**Saved entries:**
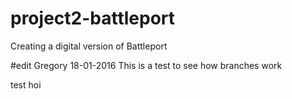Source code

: # project2-battleport
Creating a digital version of Battleport

#edit Gregory 18-01-2016
This is a test to see how branches work

test
hoi
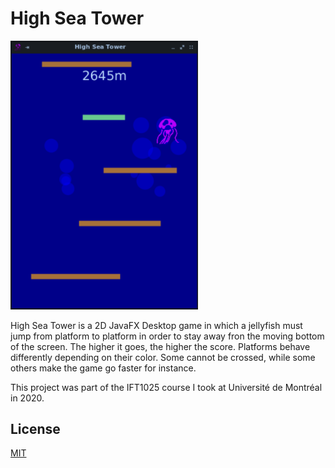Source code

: # High Sea Tower

<img src="high-sea-tower.png" width="300" />

High Sea Tower is a 2D JavaFX Desktop game in which a jellyfish must jump from platform to platform in order to stay away fron the moving bottom of the screen. The higher it goes, the higher the score. Platforms behave differently depending on their color. Some cannot be crossed, while some others make the game go faster for instance.


This project was part of the IFT1025 course I took at Université de Montréal in 2020.

## License
[MIT](https://choosealicense.com/licenses/mit/) 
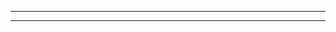 **********************************************************************************************

**********************************************************************************************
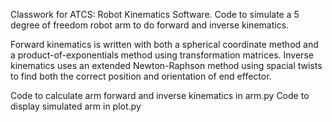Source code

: Classwork for ATCS: Robot Kinematics Software. 
Code to simulate a 5 degree of freedom robot arm to do forward and inverse kinematics.

Forward kinematics is written with both a spherical coordinate method and a product-of-exponentials method using transformation matrices.
Inverse kinematics uses an extended Newton-Raphson method using spacial twists to find both the correct position and orientation of end effector.

Code to calculate arm forward and inverse kinematics in arm.py
Code to display simulated arm in plot.py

**Instructions for the task:** Apart from the images, every line above is to be given again exactly.

**Solution to the exercise:**
Source code

: # project2-battleport
Creating a digital version of Battleport

#edit Gregory 18-01-2016
This is a test to see how branches work

test
hoi
Source code

: # High Sea Tower

<img src="high-sea-tower.png" width="300" />

High Sea Tower is a 2D JavaFX Desktop game in which a jellyfish must jump from platform to platform in order to stay away fron the moving bottom of the screen. The higher it goes, the higher the score. Platforms behave differently depending on their color. Some cannot be crossed, while some others make the game go faster for instance.


This project was part of the IFT1025 course I took at Université de Montréal in 2020.

## License
[MIT](https://choosealicense.com/licenses/mit/) 
 **********************************************************************************************

**********************************************************************************************
Source code

: Classwork for ATCS: Robot Kinematics Software. 
Code to simulate a 5 degree of freedom robot arm to do forward and inverse kinematics.

Forward kinematics is written with both a spherical coordinate method and a product-of-exponentials method using transformation matrices.
Inverse kinematics uses an extended Newton-Raphson method using spacial twists to find both the correct position and orientation of end effector.

Code to calculate arm forward and inverse kinematics in arm.py
Code to display simulated arm in plot.py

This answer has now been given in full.